SOS: Segment Object System for Open-World Instance Segmentation With Object Priors
Christian Wilms, Tim Rolff, Maris Hillemann, Robert Johanson, Simone Frintrop
TL;DR
This work tackles Open-World Instance Segmentation by building SOS, a three-part system that prompts SAM with an object-focused prior to generate high-quality pseudo annotations. A key contribution is identifying DINO self-attention maps as the strongest object prior for focusing SAM on objects, which markedly improves precision when training a standard Mask R-CNN on mixed original and pseudo annotations. Extensive cross-dataset and cross-category evaluations on COCO, LVIS, and ADE20k demonstrate strong generalization to unseen object classes, with precision improvements up to 81.6% over prior methods. Overall, SOS offers a practical, plug-and-play approach to OWIS that leverages foundation models to boost localization quality and segmentation performance without requiring extra supervision.

● Given exercise: In the summary of the SOS paper, what is identified as the strongest object prior for focusing SAM on objects?

● Data:
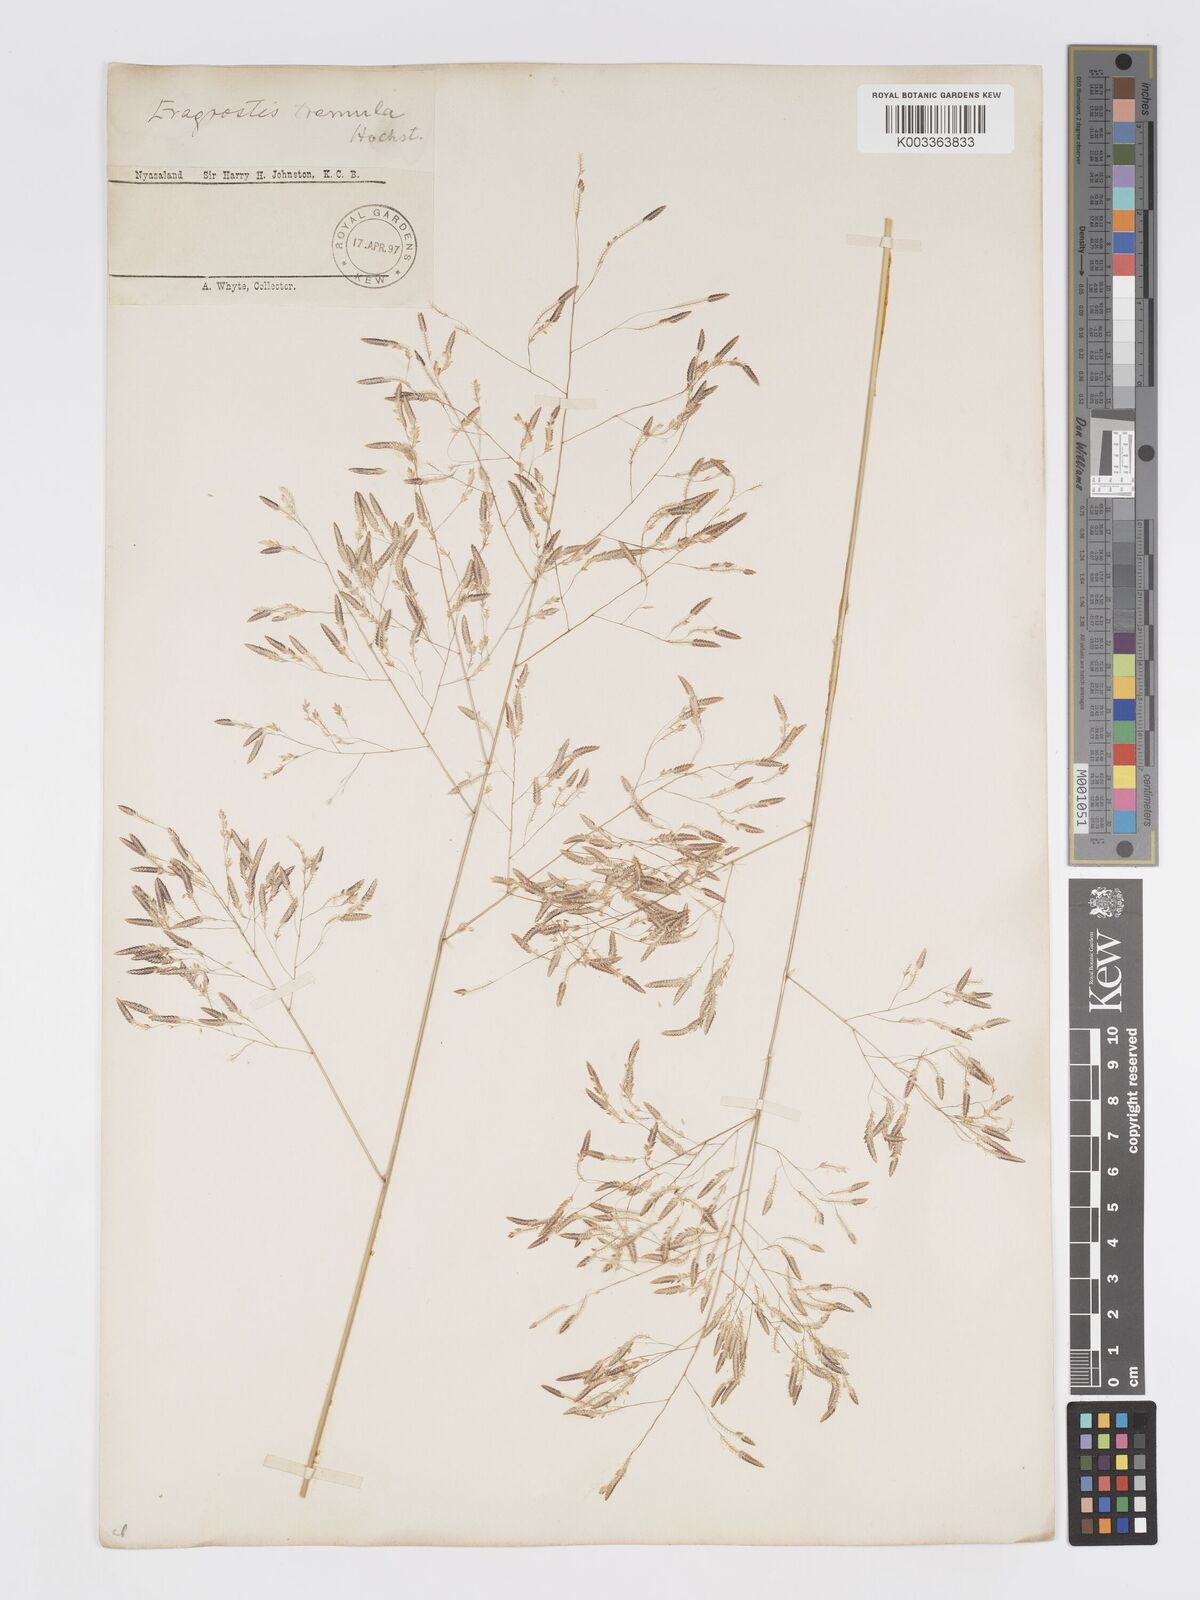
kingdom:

● Result: DINO self-attention maps